* Start Source passage *

Compute a balanced realization or a balanced truncated statespace realization of a rational matrix in statespace form.

Usage

balance(
  obj,
  gr,
  tol = 10 * sqrt(.Machine$double.eps),
  s0 = NULL,
  truncate = TRUE
)

Arguments

obj

(stsp object) rational matrix in statespace form.

gr

a list with two components P and Q which contain two Grammians. These Grammians may e.g. be computed with grammians.

tol

a tolerance parameter used for the determination of the rank \(PQ\). If s0 = NULL then the procedure estimates the rank of \(PQ\) and sets s0 equal to this estimate. If s0 is given, then tol is ignored.

s0

determines the size of the two diagonal blocks of transformed Grammians \(P\), \(Q\), respectively (for truncate = TRUE the statespace dimension of the balanced truncated statespace realization.

truncate

(boolean) If true then the balanced truncated model is returned.

Value

A list with components

obj

(stsp object) represents the balanced (truncated) statespace realization.

T,Tinv

the state transformation and the inverse state transformation matrix. Note that for the case truncate=TRUE the matrix T is an s0 x s matrix and Tinv is of dimension s x s0.

P,Q

the transformed (and truncated) Grammians.

sigma

the vector of singular values of the matrix \((P^{1/2}Q^{1/2})\).

* End Source passage *
* Start Provided data *

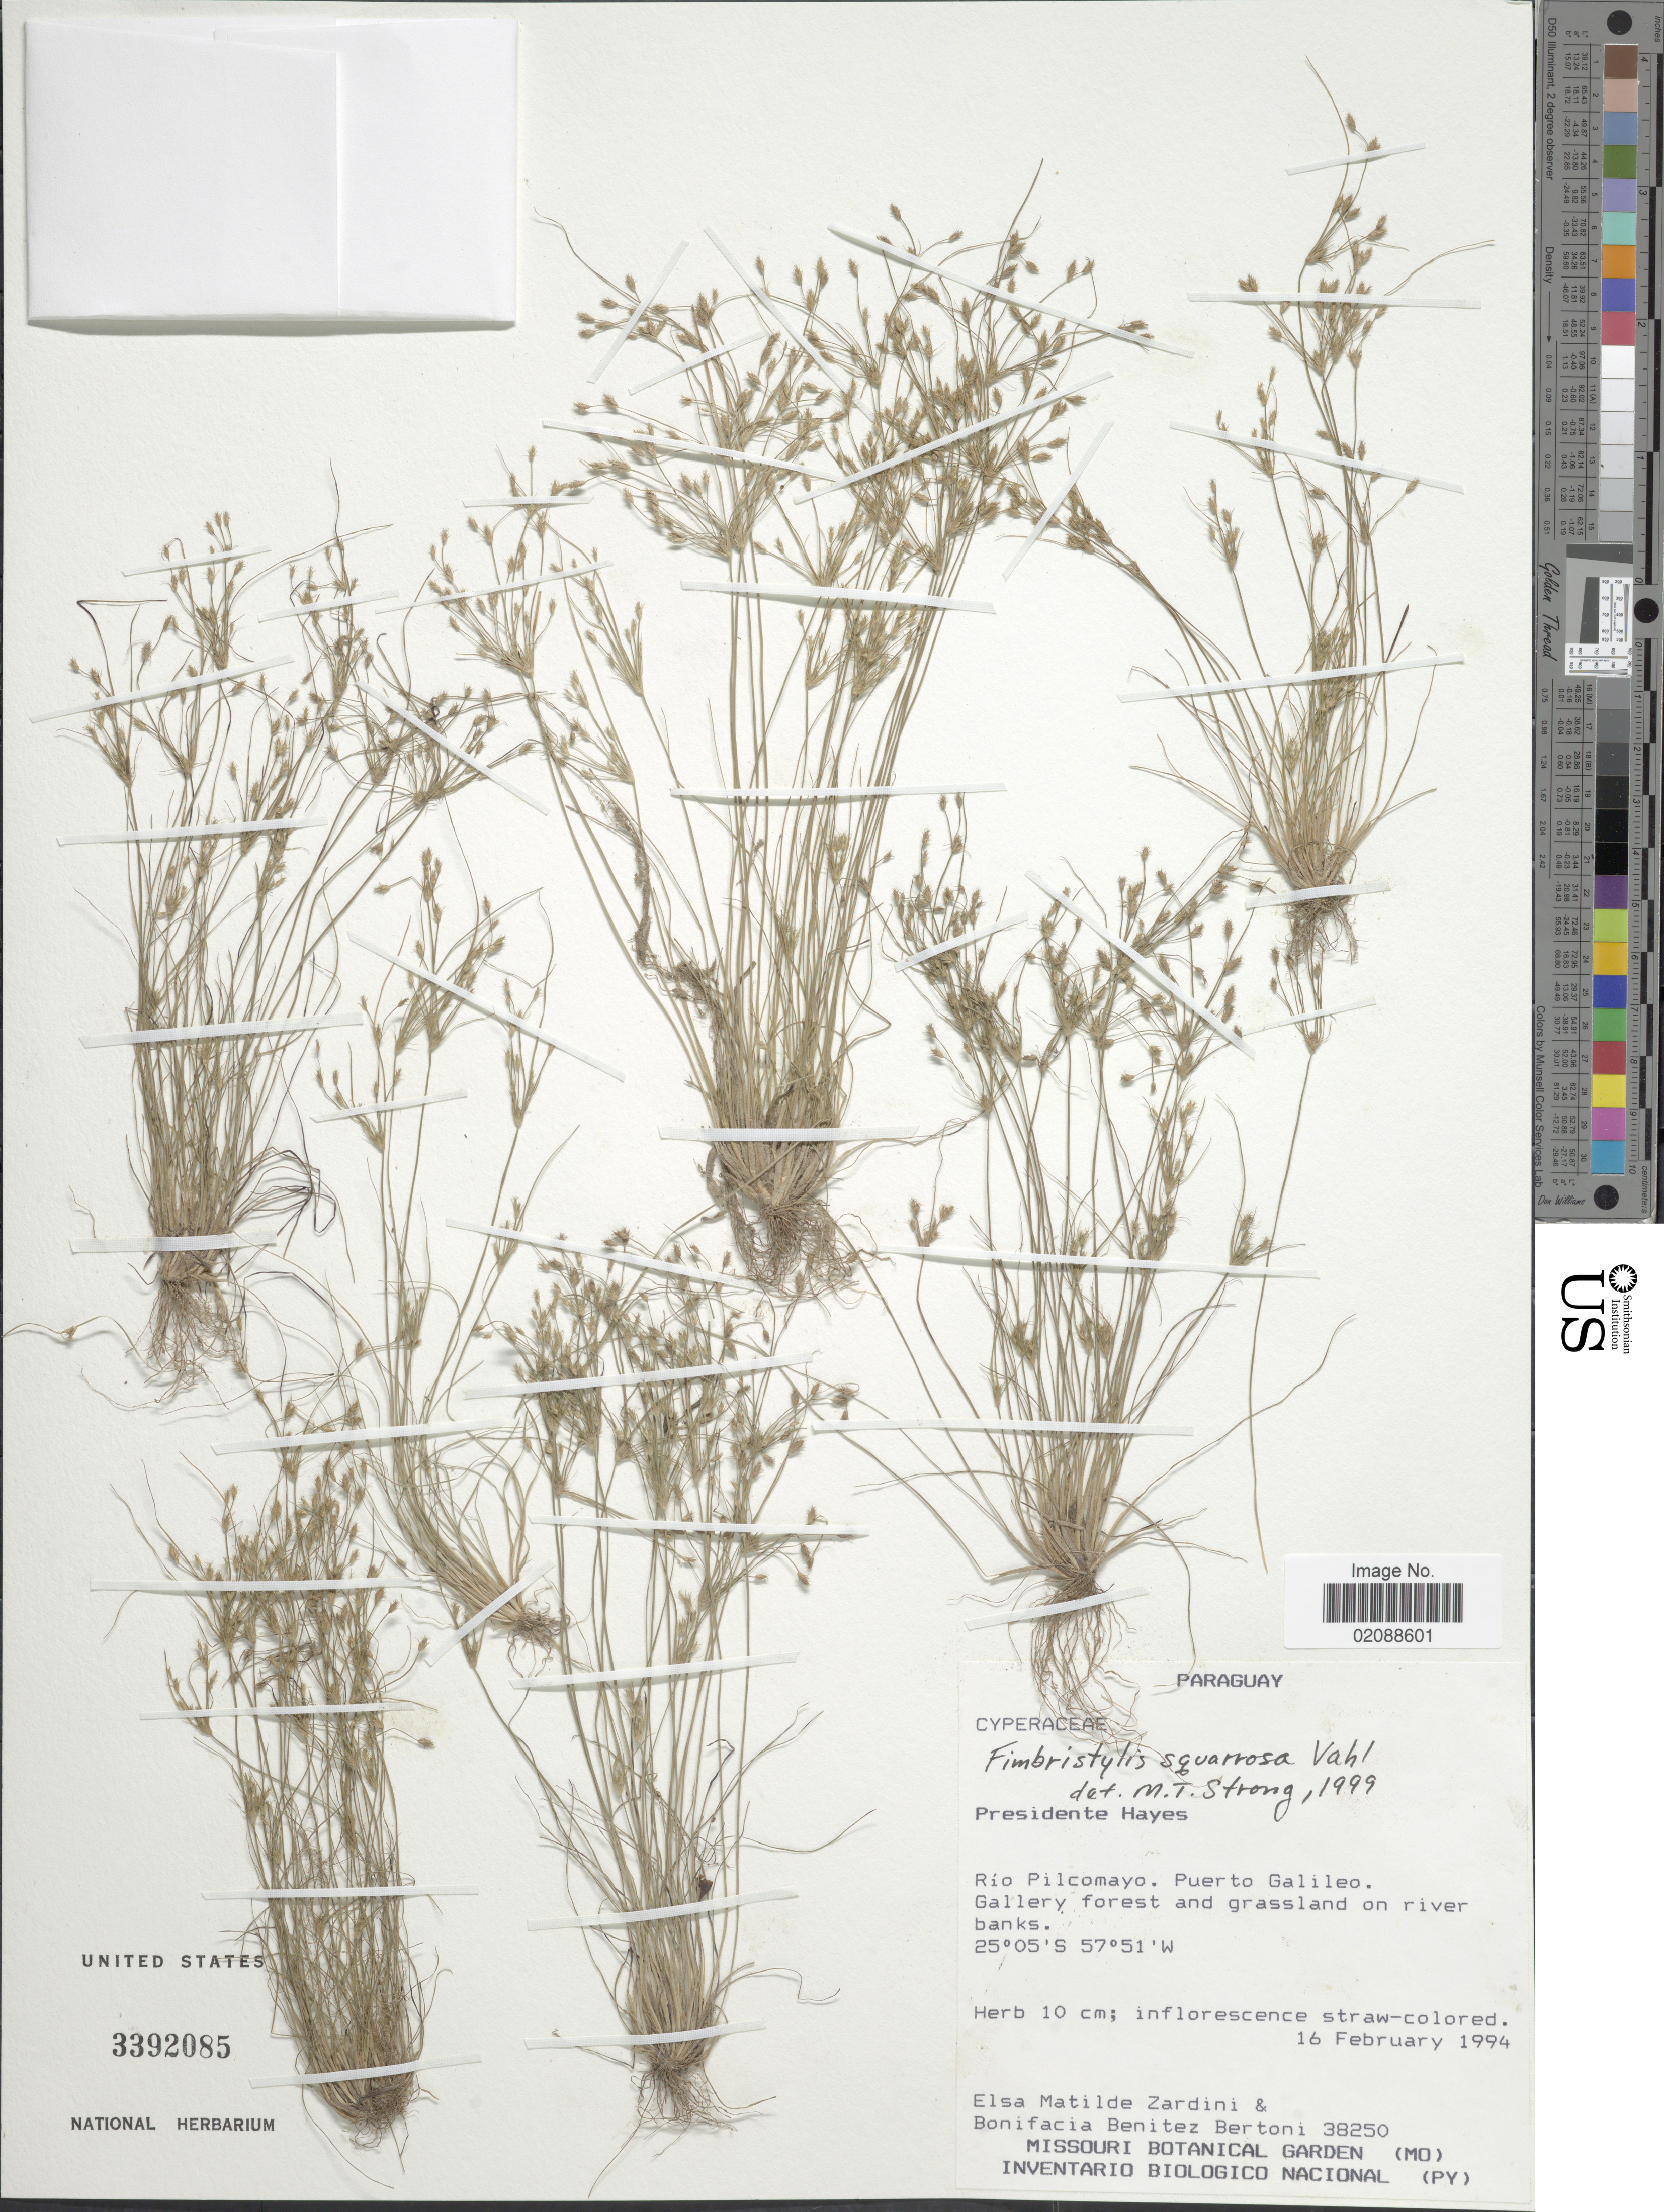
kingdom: Plantae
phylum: Tracheophyta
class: Liliopsida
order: Poales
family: Cyperaceae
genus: Fimbristylis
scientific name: Fimbristylis squarrosa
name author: Vahl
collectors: E. M. Zardini & B. Bertoni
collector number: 38250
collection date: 1994-02-16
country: Paraguay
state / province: Presidente Hayes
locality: Rio Pilcomayo. Puerto Galileo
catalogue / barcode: US 3392085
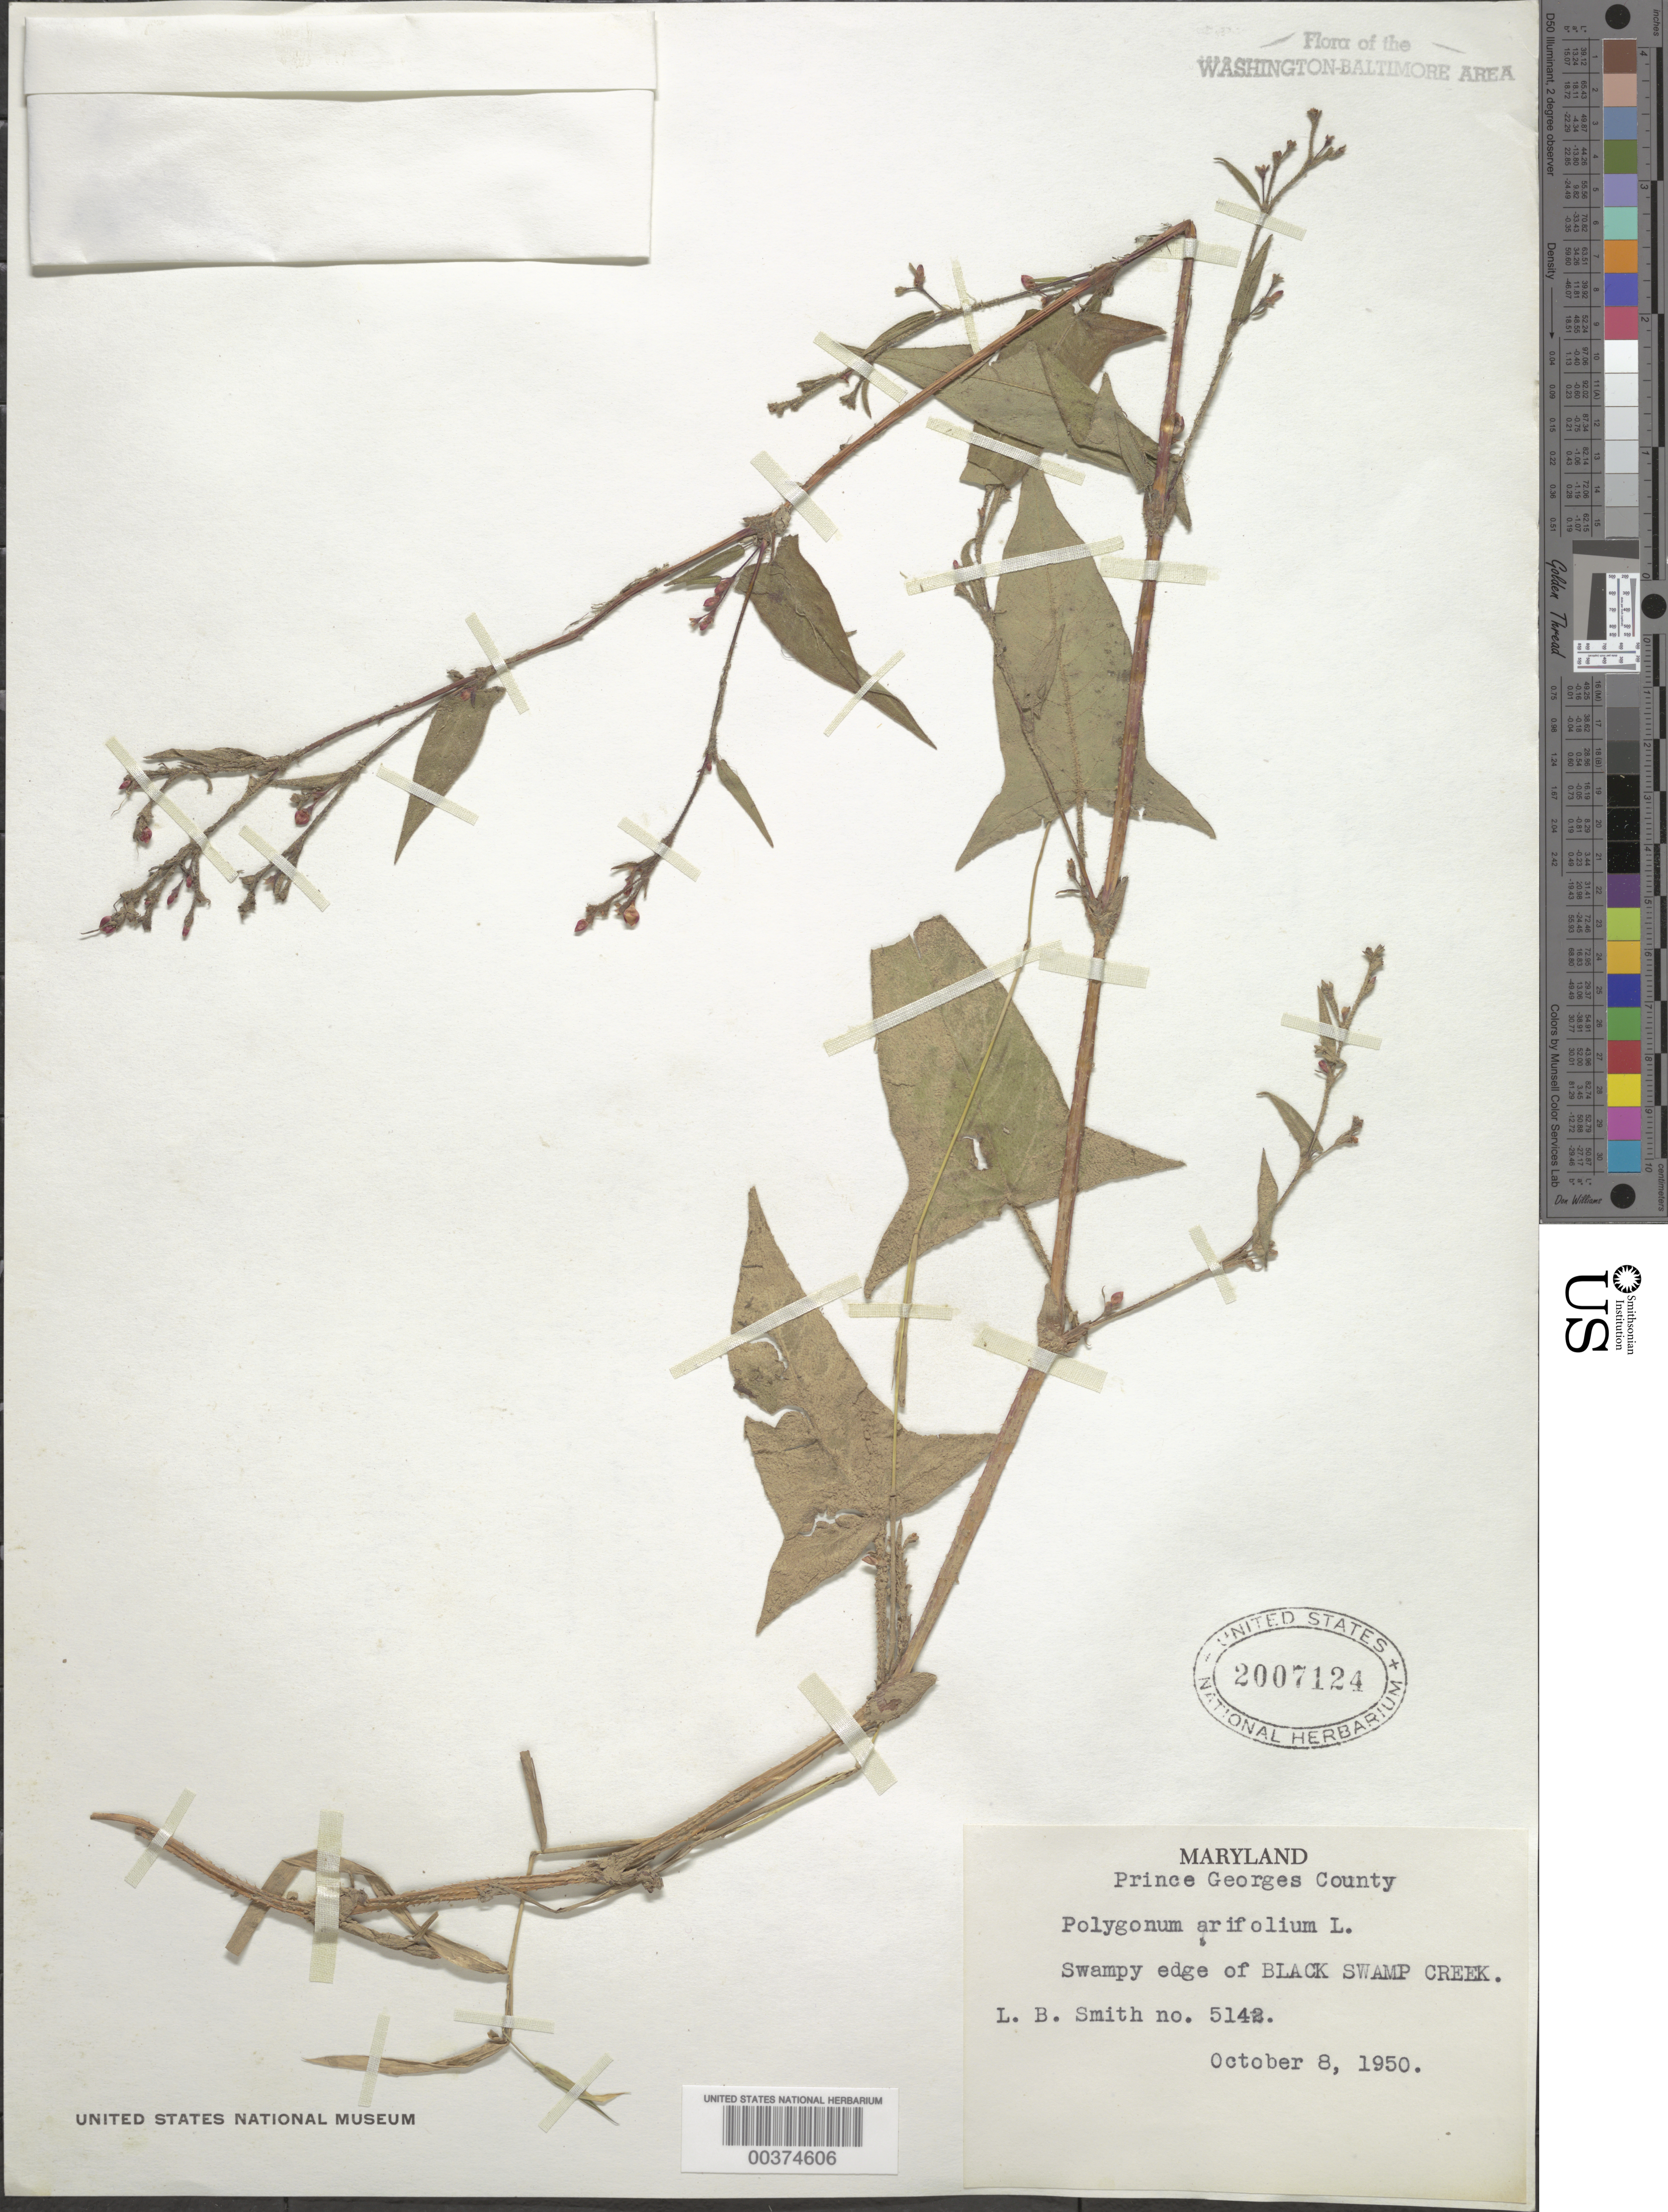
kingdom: Plantae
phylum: Tracheophyta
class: Magnoliopsida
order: Caryophyllales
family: Polygonaceae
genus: Persicaria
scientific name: Persicaria arifolia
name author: (L.) Haraldson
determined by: Atha, D. E.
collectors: L. Smith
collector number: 5142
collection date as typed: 08 Oct 1950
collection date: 1950-10-08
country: United States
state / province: Maryland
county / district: Prince George's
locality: Black Swamp Creek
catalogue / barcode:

* End Provided data *

● Goals
**a)** Summarize the documentation passage in two sentences.
**b)** Reproduce the entries exactly, everything from the line that contains "family: Polygonaceae" down to the last line of the entries, with both ends included.

● Replies
**a)** The documentation passage describes a function, balance, that computes a balanced realization or a balanced truncated statespace realization of a rational matrix in statespace form, taking the statespace object, a list of two Grammians P and Q, a tolerance for determining the rank of PQ, a size s0, and a truncate flag. It returns a list containing the balanced (truncated) statespace realization, the state transformation and inverse state transformation matrices, the transformed (and truncated) Grammians, and the vector of singular values of the matrix (P^{1/2}Q^{1/2}).

**b)**
family: Polygonaceae
genus: Persicaria
scientific name: Persicaria arifolia
name author: (L.) Haraldson
determined by: Atha, D. E.
collectors: L. Smith
collector number: 5142
collection date as typed: 08 Oct 1950
collection date: 1950-10-08
country: United States
state / province: Maryland
county / district: Prince George's
locality: Black Swamp Creek
catalogue / barcode:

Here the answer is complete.